‘Okay.’ Dom relaxed, his shoulders slumping. He was, Scarne realized, tired. ‘I want to break off first and return to my camp, to freshen up, to – to freshen my luck. If that’s all right by you.’
‘Ah, luck,’ the alien said, as if amused. ‘It is astonishing how many gamblers pay homage to the god of luck.’
‘In our mythology, she’s a lady,’ Dom told him. ‘A goddess, not a god.’
‘That is because your species has maternal fixations. We see the gods as more disinterested. Will you return alone?’
‘I’d like to bring one other with me. For company.’
‘You are our guest,’ the alien said courteously. He turned his head, surveying the scene as if checking for final details. ‘Then I will bid you goodbye for the present. Before leaving, why not visit our Avenue of Chance? There are many small games there that might entertain you.’ He held out his arm, elegantly indicating the exit.
The Grand Wheel team made a subdued group as they left the domed building and emerged on to the dusty street. Walking with Dom, Scarne paused. To one side, the interstellar travel globe could be seen just over the close horizon. The concourse which he had noticed earlier, and which presumably was the avenue referred to by the galactic, lay a few yards away.
Dom gazed towards it. ‘What do you think, Scarne?’
‘It might be interesting,’ Scarne said, his voice still none too steady.
‘No harm in taking a look,’ Dom agreed.
As they walked towards the entrance to the avenue, Scarne found that his mind was still preoccupied with the Wheel card. He wondered if the glimpses he had received reflected real facts. Or whether they were only the work of the imagination, invoked by the rare combination of an addictive drug, his randomatic training, and the too-evocative symbols of the cards. He had been handling a Tarot pack, he recalled, minutes before he played the mugger on Io.
Probably he would never know the truth of it.
‘Games theory,’ he said aloud.
Dom shot him a mystified look. ‘What, Cheyne?’
‘It’s a problem biochemists have never solved. How life manages to emerge from inanimate matter. The odds are all against it, in chemical terms, yet it happens. The biochemists – they should study games theory.’
‘Is that what you learned while you were out cold on us?’
‘Yes.’
‘If you had held that last card and not played it, Cheyne, we might have come out well ahead on that round, despite the fact that you were already losing control. Still, it wasn’t really your fault.’
‘No.’
The Avenue of Chance was, at first sight, a tawdry affair. Built of a material resembling canvas, the booths had a make-shift appearance. The party ventured diffidently into the midway, then stopped as a peculiar animal, or creature, pushed through the front flap of the first booth and stepped out to accost them.
When squatting on its hind legs, the creature was about four foot high and looked somewhat like a cross between a monkey and a hairless dog, with a long tapering snout and narrow eyes that glittered.
‘Good day, gentlemen,’ it began in a soft, gruff voice. ‘Try your luck at my game of chance.

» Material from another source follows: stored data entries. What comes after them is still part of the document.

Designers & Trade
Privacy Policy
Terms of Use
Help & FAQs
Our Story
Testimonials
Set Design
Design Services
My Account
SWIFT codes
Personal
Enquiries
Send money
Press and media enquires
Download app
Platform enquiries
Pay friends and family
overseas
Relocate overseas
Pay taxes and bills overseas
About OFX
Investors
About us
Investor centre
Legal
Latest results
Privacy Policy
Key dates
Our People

The prize is of incalculable value.’
Scarne tried to peer past the folds that hid the interior of the booth, but he failed to see anything in the dimness within. Dom gestured around him. ‘Was all this set up just for us?’ he asked.

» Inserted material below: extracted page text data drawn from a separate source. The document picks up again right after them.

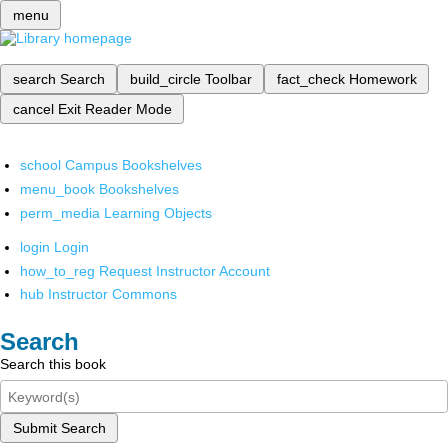
menu
search
Search
build_circle
Toolbar
fact_check
Homework
cancel
Exit Reader Mode
school
Campus Bookshelves
menu_book
Bookshelves
perm_media
Learning Objects
login
Login
how_to_reg
Request Instructor Account
hub
Instructor Commons
Search
Search this book
Submit Search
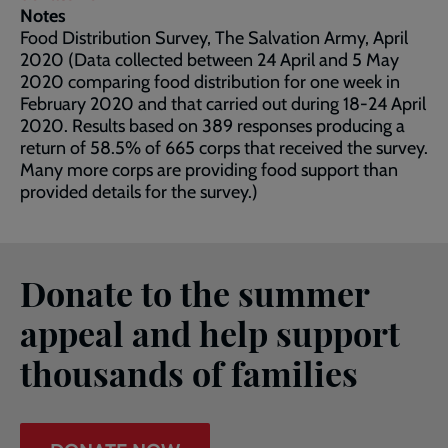
Notes
Food Distribution Survey, The Salvation Army, April
2020 (Data collected between 24 April and 5 May
2020 comparing food distribution for one week in
February 2020 and that carried out during 18-24 April
2020. Results based on 389 responses producing a
return of 58.5% of 665 corps that received the survey.
Many more corps are providing food support than
provided details for the survey.)
Donate to the summer
appeal and help support
thousands of families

‘By no means, sir. We tour three galaxies with our little show, visiting all manner of out-of-the-way places. Step within, any of you, and dare the odds!’
‘What
The animal licked its chops with a pink, pointed tongue. ‘In this galaxy it is a principle of life that all creatures have but brief life-spans. It is an escape from this law that I offer. Take a spin on my machine, and you may win immortality!’
‘And if we lose?’
‘Then your life-force becomes ours, to use as we wish.’
Müller spoke up. ‘What are the odds?’
‘A thousand to one against,’ the creature said smoothly. ‘Generous figures, in the circumstances. You have but a few decades to lose. But you may win years measured in millions!’
‘Come on,’ Dom ordered abruptly. ‘Let’s get back to the sphere.’
‘Wait a minute!’ Müller looked distraught; he was thinking hard. ‘I’ll take those odds,’ he said. He rounded on Dom, cutting off his angry remonstrances. ‘We’ve as good as lost, Chairman! This is the only way we’ll get anything. I reckon there isn’t much left to lose.’
A fateful look came over him as he lumbered towards the booth. The alien rose, held aside the fold of cloth to allow him to enter, then followed. Before the cloth fell, Scarne glimpsed a low table with some sort of apparatus on it.
Less than a minute later, the creature reappeared and once more sat on its hind legs. ‘Who else will dare to enter the presence of the gods and snatch life everlasting?’
It was, Scarne realized, the standard barker patter to be used on small planet yokels.
‘Where’s Müller?’ Dom demanded, blinking.
‘Your friend did not win and so lost his small stake. Come now, don’t hesitate! The great prize is still available!’